## [Work request 1]
Answer these from the portal vein thrombosis guidance:
(a) Which medical specialists does it name as relevant?
(b) What does it say acute portal vein thrombosis can result in?
(c) What is the only SOP worsening factor?
## [Work request 2]
Duplicate the portal vein thrombosis guidance, starting at "Once the diagnosis" and ending at "appropriate clinical management.".
## [Work request 3]
List every condition that the portal vein thrombosis guidance places under "Conditions not covered by SOP".

Confirming the diagnosis
The diagnosis is made from clinical evaluation and usually imaging is required for confirmation.
The relevant medical specialist is a vascular surgeon, haematologist or gastroenterologist.
Additional diagnoses covered by SOP
- Pylephlebitis and suppuratives pyelephlebitis
Conditions not covered by SOP
- Intentional occlusion by intravascular embolisation affecting the portal vein#
- Portal vein thrombosis related to vaccine induced thrombotic thrombocytopaenia*
- Oesophageal varices (common complication of portal vein thrombosis but can have other causes so treat as a separate diagnosis)#
- Portal cholangiopathy/biliopathy (possible complication of chronic portal vein thrombosis but can have other causes so treat as a separate diagnosis)#
- Portal hypertension (possible complication of chronic portal vein thrombosis but can have other causes so treat as a separate diagnosis)#
* another SOP applies
# non-SOP condition
This condition can have variable clinical presentation with the onset being acute or chronic. Most people may be asymptomatic but others can present with serious complications. Acute portal vein thrombosis can result in abdominal pain and fevers.
Once the diagnosis has been confirmed, clinical onset can be dated to the onset of the first clinical presentation that is judged by a treating medical specialist to be related to the condition.
Treatment options will vary depending on the severity of the condition and features of the presentation. Anticoagulation or surgical intervention can often be considered to prevent progression and further complications. The only SOP worsening factor is for inability to obtain appropriate clinical management.

## [Records supplied]
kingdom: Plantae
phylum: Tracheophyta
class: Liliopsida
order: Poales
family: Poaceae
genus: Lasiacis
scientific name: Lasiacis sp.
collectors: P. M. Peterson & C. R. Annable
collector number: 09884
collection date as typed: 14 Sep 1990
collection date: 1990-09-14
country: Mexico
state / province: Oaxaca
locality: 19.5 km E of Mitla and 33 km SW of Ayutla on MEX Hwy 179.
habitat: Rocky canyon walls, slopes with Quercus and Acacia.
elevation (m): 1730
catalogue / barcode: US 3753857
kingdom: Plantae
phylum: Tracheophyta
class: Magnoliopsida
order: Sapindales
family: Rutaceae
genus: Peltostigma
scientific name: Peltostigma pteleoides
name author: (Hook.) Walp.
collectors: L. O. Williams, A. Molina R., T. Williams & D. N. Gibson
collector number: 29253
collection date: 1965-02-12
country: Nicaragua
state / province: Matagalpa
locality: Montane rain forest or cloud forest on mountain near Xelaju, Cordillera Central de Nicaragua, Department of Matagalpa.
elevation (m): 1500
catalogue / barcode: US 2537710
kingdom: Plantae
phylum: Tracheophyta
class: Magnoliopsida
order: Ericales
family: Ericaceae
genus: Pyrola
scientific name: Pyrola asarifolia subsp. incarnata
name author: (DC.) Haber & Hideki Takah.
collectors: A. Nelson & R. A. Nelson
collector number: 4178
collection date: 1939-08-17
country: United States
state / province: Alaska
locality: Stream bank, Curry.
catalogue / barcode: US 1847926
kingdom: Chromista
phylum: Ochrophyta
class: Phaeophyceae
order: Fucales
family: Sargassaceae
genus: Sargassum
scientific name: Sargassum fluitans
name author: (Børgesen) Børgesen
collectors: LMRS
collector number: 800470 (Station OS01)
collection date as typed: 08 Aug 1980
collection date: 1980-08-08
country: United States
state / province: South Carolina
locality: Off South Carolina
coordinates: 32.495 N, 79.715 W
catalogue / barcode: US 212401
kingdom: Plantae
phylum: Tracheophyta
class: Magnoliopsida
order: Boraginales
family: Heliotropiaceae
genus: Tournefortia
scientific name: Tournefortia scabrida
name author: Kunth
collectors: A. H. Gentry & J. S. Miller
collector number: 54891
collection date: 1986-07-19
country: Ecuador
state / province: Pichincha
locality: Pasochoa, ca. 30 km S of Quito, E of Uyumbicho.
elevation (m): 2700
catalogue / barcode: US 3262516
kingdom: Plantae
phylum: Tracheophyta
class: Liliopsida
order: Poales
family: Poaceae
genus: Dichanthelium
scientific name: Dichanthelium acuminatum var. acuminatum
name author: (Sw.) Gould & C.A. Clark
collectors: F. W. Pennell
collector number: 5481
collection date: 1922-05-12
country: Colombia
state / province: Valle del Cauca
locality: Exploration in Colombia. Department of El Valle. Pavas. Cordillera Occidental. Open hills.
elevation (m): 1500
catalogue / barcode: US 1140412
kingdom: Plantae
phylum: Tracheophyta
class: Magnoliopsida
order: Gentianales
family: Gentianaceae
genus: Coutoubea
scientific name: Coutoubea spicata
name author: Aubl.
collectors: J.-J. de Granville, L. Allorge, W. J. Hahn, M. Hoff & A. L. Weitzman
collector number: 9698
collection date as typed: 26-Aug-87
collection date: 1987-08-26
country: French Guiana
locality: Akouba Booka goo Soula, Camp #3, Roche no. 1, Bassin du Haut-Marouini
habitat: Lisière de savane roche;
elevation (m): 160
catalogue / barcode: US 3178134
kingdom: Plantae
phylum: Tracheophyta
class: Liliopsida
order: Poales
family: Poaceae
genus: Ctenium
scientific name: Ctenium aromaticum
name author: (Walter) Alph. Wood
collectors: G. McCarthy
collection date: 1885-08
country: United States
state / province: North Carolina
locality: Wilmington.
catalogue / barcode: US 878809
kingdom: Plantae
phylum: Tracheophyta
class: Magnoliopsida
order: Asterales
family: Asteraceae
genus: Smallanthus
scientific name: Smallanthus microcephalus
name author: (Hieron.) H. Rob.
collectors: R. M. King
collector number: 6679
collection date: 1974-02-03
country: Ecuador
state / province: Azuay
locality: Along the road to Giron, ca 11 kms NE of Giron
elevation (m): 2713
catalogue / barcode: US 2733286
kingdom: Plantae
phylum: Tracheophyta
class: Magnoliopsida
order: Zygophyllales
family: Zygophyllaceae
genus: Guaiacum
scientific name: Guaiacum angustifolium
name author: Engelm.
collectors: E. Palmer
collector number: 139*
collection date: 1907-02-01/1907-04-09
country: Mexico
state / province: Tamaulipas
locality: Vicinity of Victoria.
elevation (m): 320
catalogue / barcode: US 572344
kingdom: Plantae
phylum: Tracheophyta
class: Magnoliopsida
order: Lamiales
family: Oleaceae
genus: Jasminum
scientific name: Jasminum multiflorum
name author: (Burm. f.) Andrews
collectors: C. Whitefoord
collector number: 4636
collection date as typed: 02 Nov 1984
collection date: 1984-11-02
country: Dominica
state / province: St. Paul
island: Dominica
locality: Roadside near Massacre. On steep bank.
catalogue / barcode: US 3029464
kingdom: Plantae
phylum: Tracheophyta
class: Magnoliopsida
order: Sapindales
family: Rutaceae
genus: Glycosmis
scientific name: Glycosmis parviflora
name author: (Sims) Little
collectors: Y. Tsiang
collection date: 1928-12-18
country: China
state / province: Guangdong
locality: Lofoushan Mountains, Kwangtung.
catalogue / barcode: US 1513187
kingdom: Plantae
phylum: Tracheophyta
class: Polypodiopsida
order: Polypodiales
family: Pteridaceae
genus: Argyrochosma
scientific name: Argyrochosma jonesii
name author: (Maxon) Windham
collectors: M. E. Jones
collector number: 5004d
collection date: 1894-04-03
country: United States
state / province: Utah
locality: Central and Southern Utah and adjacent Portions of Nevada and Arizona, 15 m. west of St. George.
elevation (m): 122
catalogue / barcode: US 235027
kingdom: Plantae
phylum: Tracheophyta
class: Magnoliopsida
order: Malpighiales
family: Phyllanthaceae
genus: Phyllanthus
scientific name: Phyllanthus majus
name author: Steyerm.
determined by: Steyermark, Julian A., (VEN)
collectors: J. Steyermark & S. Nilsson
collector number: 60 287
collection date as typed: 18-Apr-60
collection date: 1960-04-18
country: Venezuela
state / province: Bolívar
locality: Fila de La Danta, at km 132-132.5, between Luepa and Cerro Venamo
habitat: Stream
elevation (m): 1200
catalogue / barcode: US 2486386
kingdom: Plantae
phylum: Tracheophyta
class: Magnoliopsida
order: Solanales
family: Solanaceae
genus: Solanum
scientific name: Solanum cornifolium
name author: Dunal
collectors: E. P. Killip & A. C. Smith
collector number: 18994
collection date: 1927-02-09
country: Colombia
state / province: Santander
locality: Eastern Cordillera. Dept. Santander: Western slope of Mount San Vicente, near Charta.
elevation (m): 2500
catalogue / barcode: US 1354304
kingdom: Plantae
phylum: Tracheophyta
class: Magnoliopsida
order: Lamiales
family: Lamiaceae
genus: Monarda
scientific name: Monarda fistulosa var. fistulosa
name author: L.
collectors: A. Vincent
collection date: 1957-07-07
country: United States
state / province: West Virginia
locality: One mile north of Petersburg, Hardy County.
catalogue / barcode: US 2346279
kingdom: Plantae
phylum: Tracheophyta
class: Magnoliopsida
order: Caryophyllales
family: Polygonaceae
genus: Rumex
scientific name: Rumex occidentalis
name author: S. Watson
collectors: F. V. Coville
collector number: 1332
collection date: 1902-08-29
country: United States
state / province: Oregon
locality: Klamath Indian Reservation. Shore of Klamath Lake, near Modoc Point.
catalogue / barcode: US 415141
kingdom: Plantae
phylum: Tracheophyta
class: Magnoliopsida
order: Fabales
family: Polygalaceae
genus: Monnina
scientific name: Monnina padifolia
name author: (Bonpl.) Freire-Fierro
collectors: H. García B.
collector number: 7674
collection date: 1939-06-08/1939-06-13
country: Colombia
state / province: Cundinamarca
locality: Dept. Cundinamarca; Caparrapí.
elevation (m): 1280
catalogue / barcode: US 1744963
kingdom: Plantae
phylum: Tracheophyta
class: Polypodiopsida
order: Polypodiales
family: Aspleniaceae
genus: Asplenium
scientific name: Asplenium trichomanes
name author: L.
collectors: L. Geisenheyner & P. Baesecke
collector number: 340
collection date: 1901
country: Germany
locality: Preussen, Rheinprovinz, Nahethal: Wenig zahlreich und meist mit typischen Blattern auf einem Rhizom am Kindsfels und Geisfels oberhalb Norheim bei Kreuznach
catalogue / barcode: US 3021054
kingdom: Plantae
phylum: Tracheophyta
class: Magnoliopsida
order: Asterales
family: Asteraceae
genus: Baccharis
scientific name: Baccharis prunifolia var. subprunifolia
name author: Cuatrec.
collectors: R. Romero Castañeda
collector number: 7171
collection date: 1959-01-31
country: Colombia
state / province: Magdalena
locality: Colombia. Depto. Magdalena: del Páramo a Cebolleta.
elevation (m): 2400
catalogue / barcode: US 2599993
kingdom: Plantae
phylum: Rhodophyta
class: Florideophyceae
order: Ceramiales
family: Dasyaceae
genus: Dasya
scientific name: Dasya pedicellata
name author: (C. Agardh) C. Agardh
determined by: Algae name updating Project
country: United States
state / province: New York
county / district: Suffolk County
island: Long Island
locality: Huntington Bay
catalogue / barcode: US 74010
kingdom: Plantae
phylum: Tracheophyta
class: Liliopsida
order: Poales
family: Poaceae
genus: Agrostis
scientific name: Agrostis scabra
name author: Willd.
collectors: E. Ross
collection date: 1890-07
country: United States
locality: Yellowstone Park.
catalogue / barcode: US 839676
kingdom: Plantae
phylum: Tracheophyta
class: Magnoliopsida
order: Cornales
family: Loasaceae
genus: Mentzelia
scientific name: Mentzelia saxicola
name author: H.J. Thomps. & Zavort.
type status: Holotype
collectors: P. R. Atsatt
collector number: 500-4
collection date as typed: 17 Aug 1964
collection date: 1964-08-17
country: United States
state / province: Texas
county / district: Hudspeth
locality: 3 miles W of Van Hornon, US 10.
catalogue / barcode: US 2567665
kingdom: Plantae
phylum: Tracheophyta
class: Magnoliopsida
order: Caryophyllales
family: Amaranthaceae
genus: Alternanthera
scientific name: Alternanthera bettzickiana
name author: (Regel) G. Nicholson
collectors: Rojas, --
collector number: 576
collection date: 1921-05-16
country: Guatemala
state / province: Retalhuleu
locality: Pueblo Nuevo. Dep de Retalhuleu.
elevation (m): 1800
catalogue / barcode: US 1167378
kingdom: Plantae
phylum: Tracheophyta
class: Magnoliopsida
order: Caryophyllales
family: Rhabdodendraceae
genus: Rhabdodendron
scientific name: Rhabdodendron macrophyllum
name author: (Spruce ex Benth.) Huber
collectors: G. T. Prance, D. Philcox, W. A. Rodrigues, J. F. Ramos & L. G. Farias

## [Exercise answer 1]
(a) A vascular surgeon, haematologist or gastroenterologist.
(b) Abdominal pain and fevers.
(c) Inability to obtain appropriate clinical management.

## [Exercise answer 2]
Once the diagnosis has been confirmed, clinical onset can be dated to the onset of the first clinical presentation that is judged by a treating medical specialist to be related to the condition.
Treatment options will vary depending on the severity of the condition and features of the presentation. Anticoagulation or surgical intervention can often be considered to prevent progression and further complications. The only SOP worsening factor is for inability to obtain appropriate clinical management.

## [Exercise answer 3]
- Intentional occlusion by intravascular embolisation affecting the portal vein
- Portal vein thrombosis related to vaccine induced thrombotic thrombocytopaenia
- Oesophageal varices
- Portal cholangiopathy/biliopathy
- Portal hypertension